What Part of (RS^2) / ((RS^2)+(RA^2)) Don't You Idiots Understand?
I was kind of surprised that E$PN asked me to contribute to this blog. After all, my one appearance on "Ba$eball T0night" didn't go very well, when I told those troglodytes what they could do with their whole "wins and losses" shtick. But I guess genius will out, and my regular readers at www.baseballisagameofnumbersyoumorons.com know that I'm not shy about mentioning my Mensa membership. Hey, if you got it, flaunt it...and if you don't have it, maybe you can be a monotesticled mouthbreather who once played relatively effectively for the Philadelphia Phailures!
So, anywayz, big ups to the big E for recognizing my approach, and -- like the title of my current 42nd favorite song: "Let's Get It Started"!
In case you jive turkeys don't know what I'm talking about in the title of this piece, it's the Pythagorean Equation of Baseball. This little number sentence, invented by the Great God Almighty Mr. William "Bill" James, is the most important equation ever invented for the national pastime. It helps to predict how a team should do in a year, based on Runs Scored (RS, duh) and Runs Allowed (RA, doy). Any other equation (including the retarded PRoPS and the interesting-but-bogus Win Shares) is useless.
[And yes, longtime readers will note that I come down on the side of using 1.8 as the multiplier instead of 2, because it's more accurate. But it's easier to explain if we use 2, so let's just tilt at that windmill a little later. Plus, we're not quibbling over numbers here, but celebrating them.]
In fact, I'm going to go even further with this: the Pythagorean is so important, so perfect, and so elegant that it should replace the outmoded "winning percentage" as the main evaluatory technique of Major League Baseball.
Yeah, that's right, you heard me, I said it and I'm not ashamed. That oldfangled nonsense called "Wins" is crap on a stick, pardon my French. For one thing, this stat is artificially pumped up by one-run games, which we in the sabermetric community have proven to be completely unrelated to a team's talent level, managerial expertise, and ultimate worth. These "results" are unaccounted for in statistical terms, which is tantamount to saying that they are due to luck. And luck has nothing to do with skill, and very little to do with baseball.
So toss that out, and toss out "losses" while you're at it. Just because a team finishes on the lower end of a score doesn't mean that it didn't accumulate some tasty numerals. I'm not saying that Tampa Bay is a good team by any stretch, but they are clearly better than their record, and that is true even if their record continues to not improve. A team that is good when proven by mathematics is still a good team, even in the "standings."

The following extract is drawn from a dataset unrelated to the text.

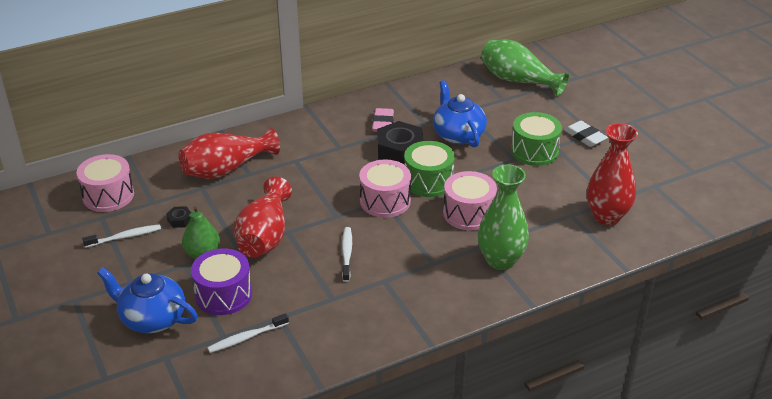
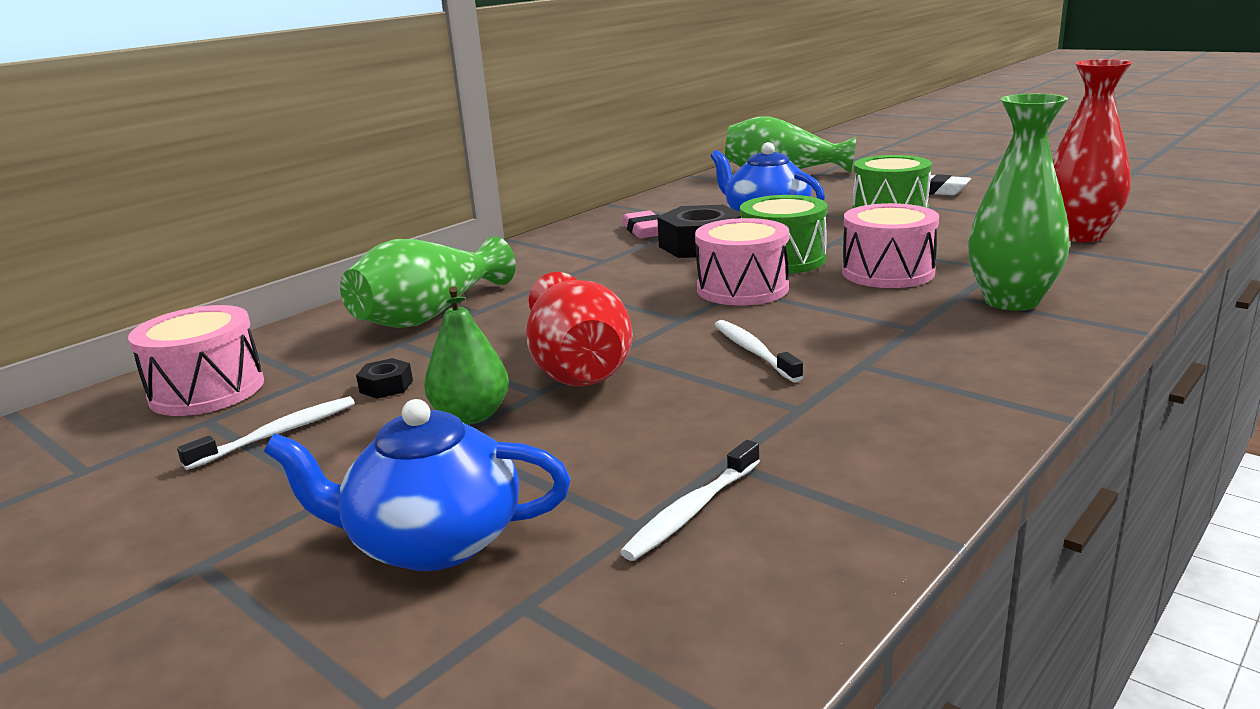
camera: 20 degrees left, 15 degrees down
(223, 295) = (571, 460): purple drum -> none
(226, 169) = (430, 315): red vase -> green vase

Box scores, in fact, just really shake the dew off my lily. To think of the mindless hordes checking those sad non-adjusted numbers every morning in their corporate-owned tabloids, missing the big picture by so far, fills me with rage and sadness. I long for the day when Mr. James' revolution of the mind happens, and water-cooler talk turns to VORP and PAP and BABIP instead of "batting average" and the asinine "games back." You'd think we were still in the Dead Ball Era or something. It's called evolution. Look into it.
As far as I can tell, the only reason anyone really cares about wins and losses anymore is that boring display in October called "the playoffs," followed by the grand sham called the "World Series." As if. Come on, those are stupid events that do nothing to further our understanding of the game; you can't even compare the players' statistics to the rest of the league, because they skew the sample size! To quote my 17th favorite movie character of all time, "Inconceivable!" I long for the day when we throw out the whole playoff charade and get back to real baseball, old-school baseball: 162 games (give or take), and cold hard science ruling the day.
Do I expect this change to actually happen? Hellz no, not in my lifetime. Do I pray that someday that maybe, just maybe, the lightbulbs will go on over a few heads thanks to our perseverance and pure-heartedness? Well, yes I do. Every night.
Okay, I'm Audi 7000. Love, peace, and hair grease.
"Spartacus" is a prominent sabermetrician who has appeared on "Ba$eball Tonight." His website, www.baseballisagameofnumbersyoumorons.com, receives dozens of hits per month.